# Falsely modest craggy South African



## Trithor (Oct 4, 2013)

Well our local orchid show is underway, and judging over. It would appear that I do have more multis than I first divulged. The 'Falsely modest Craggy South African' took Grand Champion, (for a multi) and 1st, 2nd and 3rd places for multis as well. Will post a couple of pics on Sunday.


----------



## Ozpaph (Oct 4, 2013)

well done. would love to see the pics.


----------



## likespaphs (Oct 4, 2013)




----------



## NYEric (Oct 4, 2013)

Ozpaph said:


> well done. would love to see the pics.



 Congrats!


----------



## emydura (Oct 4, 2013)

Well done Gary. Congratulations. And you told me you had nothing to enter. Honestly, I don't believe a word you say. oke:

Just about to head off and see the results of our show. Not much from me this year but from what I saw last night the show looks a real good one.


----------



## SlipperKing (Oct 4, 2013)

Congratulation you modest Craggy South African!


----------



## gonewild (Oct 4, 2013)

So who beat you out of 4th place?
I bet that made you mad.

Congrats!


----------



## Justin (Oct 4, 2013)

congrats! looking forward to pics.


----------



## abax (Oct 5, 2013)

WOW and Congratulations to you!
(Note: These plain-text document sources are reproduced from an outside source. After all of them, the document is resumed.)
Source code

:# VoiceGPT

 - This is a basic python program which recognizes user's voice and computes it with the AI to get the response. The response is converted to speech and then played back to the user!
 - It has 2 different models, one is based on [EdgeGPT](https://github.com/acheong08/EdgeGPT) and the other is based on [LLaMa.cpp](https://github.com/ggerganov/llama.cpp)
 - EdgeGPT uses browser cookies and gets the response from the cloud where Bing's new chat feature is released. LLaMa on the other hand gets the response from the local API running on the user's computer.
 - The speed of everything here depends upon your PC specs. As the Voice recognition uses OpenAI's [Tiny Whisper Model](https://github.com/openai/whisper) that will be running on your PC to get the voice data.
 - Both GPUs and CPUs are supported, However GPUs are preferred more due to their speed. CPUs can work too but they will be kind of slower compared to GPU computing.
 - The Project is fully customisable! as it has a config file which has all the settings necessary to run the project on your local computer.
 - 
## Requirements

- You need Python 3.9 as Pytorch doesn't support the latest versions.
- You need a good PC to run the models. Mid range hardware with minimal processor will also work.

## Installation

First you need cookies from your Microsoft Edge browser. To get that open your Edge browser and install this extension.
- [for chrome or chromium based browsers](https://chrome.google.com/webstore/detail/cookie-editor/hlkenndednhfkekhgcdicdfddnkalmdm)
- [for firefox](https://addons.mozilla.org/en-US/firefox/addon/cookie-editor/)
That's some accomplishment, Gary. I
can't wait to see the photos. No more "false modesty" now, huh?


----------



## JeanLux (Oct 5, 2013)

Congratulations Gary!!!! Jean


----------



## Trithor (Oct 5, 2013)

Thank you all, I should have taken pictures when I went to check the results and look at the show, but will do so when I go and collect my plants on Sunday.
David, most of the plants which I was hoping to enter for consideration at the show are still not open. I find it very difficult to judge how long it takes for them to open and mature to full shape and size. Fortunately the judges liked the few that I did bring through. Every morning I walk around my greenhouse with a coffee and look at the buds to see if any have opened, but it has become a bit like watching a kettle boil.


----------



## Clark (Oct 5, 2013)




----------



## Trithor (Oct 6, 2013)

Well I am back home with my plants, and very proud of my achievements,
Grand Champion, 7 Best in class, 13 1sts, a few 2nds and one 3rd.
Best of all was GC, Best in class, 1st, 2nd and 3rd for multi paph class (David, yes I guess that means I do have a few multis , that or there were no other plants on show)
Below is a pic at my potting bench at home with a few of the plants. I did enter 31 (mostly flowering shadecloth)


Uploaded with ImageShack.com


----------



## AdamD (Oct 6, 2013)

Holy craggy South African Batman! Beautiful plants. Congratulations!!!!


----------



## emydura (Oct 6, 2013)

Fantastic Gary. You would definitely have won champion Paph at our show this weekend and possibly even Champion orchid (and ours was a fantastic show this year).


----------



## SlipperFan (Oct 6, 2013)

Wow! I guess you did very well! Congratulations!


----------



## The Orchid Boy (Oct 6, 2013)

Awesome shade cloth!!!


----------



## abax (Oct 6, 2013)

Gary, I think you WERE the show! Gorgeous plants and all those fancy
ribbons...oh my.


----------



## Ozpaph (Oct 7, 2013)

that's an awesome display - congrats.


----------



## SlipperKing (Oct 7, 2013)

OK, now that's what I'm talk'in about! I missed this update when I asked the question "How did you do" in your other threads!
Now you can make youself a hula skirt!


----------



## Trithor (Oct 7, 2013)

Looked for a celebratory smiley but couldn't find one


----------



## Dido (Oct 8, 2013)

congrats for this beautys and your awards


----------